The figures for ReferenceManager and OutlineCross-Referencer are switched (as of June 2006). This makes the text descriptions a little confusing. I find OutlineCross-Referencer extremely useful and wish its functionality was hard-wired into OOo.

Pitonyak's book and macro document are different

Russ Phillips's picture

In the article, it states:

Although largely an unstructured brain dump, Pitonyak's book still is a valuable collection of tips from an acknowledged expert on OOoBasic.

which is a reasonable description of Andrew's macro document. However, his book is much more organised, and a better bet for anyone wanting to learn how to program OOo, as opposed to someone looking for example code.

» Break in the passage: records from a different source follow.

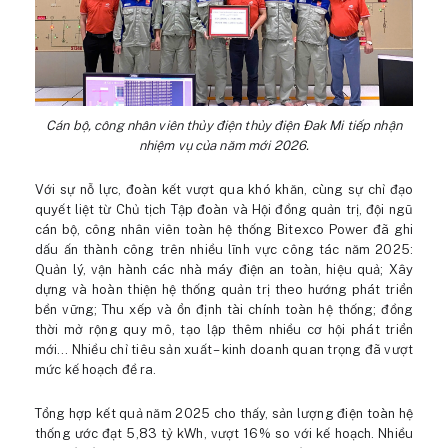
Cán bộ, công nhân viên thủy điện thủy điện Đak Mi tiếp nhận
nhiệm vụ của năm mới 2026.
Với sự nỗ lực, đoàn kết vượt qua khó khăn, cùng sự chỉ đạo
quyết liệt từ Chủ tịch Tập đoàn và Hội đồng quản trị, đội ngũ
cán bộ, công nhân viên toàn hệ thống Bitexco Power đã ghi
dấu ấn thành công trên nhiều lĩnh vực công tác năm 2025:
Quản lý, vận hành các nhà máy điện an toàn, hiệu quả; Xây
dựng và hoàn thiện hệ thống quản trị theo hướng phát triển
bền vững; Thu xếp và ổn định tài chính toàn hệ thống; đồng
thời mở rộng quy mô, tạo lập thêm nhiều cơ hội phát triển
mới… Nhiều chỉ tiêu sản xuất – kinh doanh quan trọng đã vượt
mức kế hoạch đề ra.
Tổng hợp kết quả năm 2025 cho thấy, sản lượng điện toàn hệ
thống ước đạt 5,83 tỷ kWh, vượt 16% so với kế hoạch. Nhiều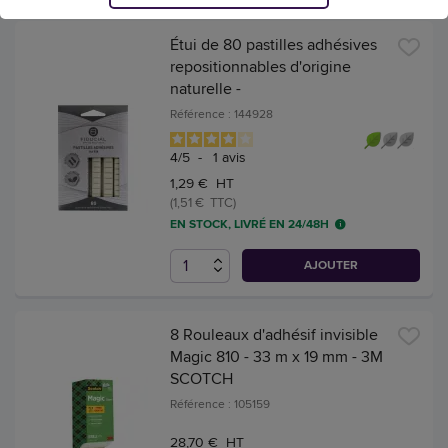
Étui de 80 pastilles adhésives
repositionnables d'origine
naturelle -
Référence : 144928
4
/
5
-
1
avis
1,29 € HT
(1,51 € TTC)
EN STOCK, LIVRÉ EN 24/48H
AJOUTER
8 Rouleaux d'adhésif invisible
Magic 810 - 33 m x 19 mm - 3M
SCOTCH
Référence : 105159
28,70 € HT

Sample chapters are available if you want to see the difference before you hand over any money.


Re: OOo Off the Wall: Macros and Add-ons

Anonymous's picture

I installed History Manager following the instructions in the INSTALL
file, but nothing changed in the menus.

How do you use this add-on?

OOo Computer Assisted Translation tool

Anonymous's picture

You should also mention the brilliant OOxlate plugin which is a
simple Computer-Aided-Translation (CAT) package. It is composed of two packages, a Translation Memory server (tmdaemon) written in Perl, and an OpenOffice client (OOxlate), written in OpenOffice Basic.
Definitely worth a try

Re: OOo Computer Assisted Translation tool

Anonymous's picture

I've been wrestling with this plugin for quite a long time now and I can't get it to work. I seem to have a problem with the Java WebServices thingie and I haven't found a valid solution for it yet. (Any suggestions? please, pretty please...)

Lucas _at_ asixinformatica _punto_ com


distortion's picture

am struggling with it right now. have no idea how perl works and all i can find for tmdaemon is packaged for redhat and doesn't want to work in debian, however (after saying a small prayer) i removed the debian ooo packages and downloaded the ooo2.0 tar.gz. its all rpm's but they converted ok with alien and installed ok. time i got to the point, it seems to have all the needed java built in. if your using debian too, there is a brief but very helpfull howto on converting and installing 2.0 linked in the online installation instructions.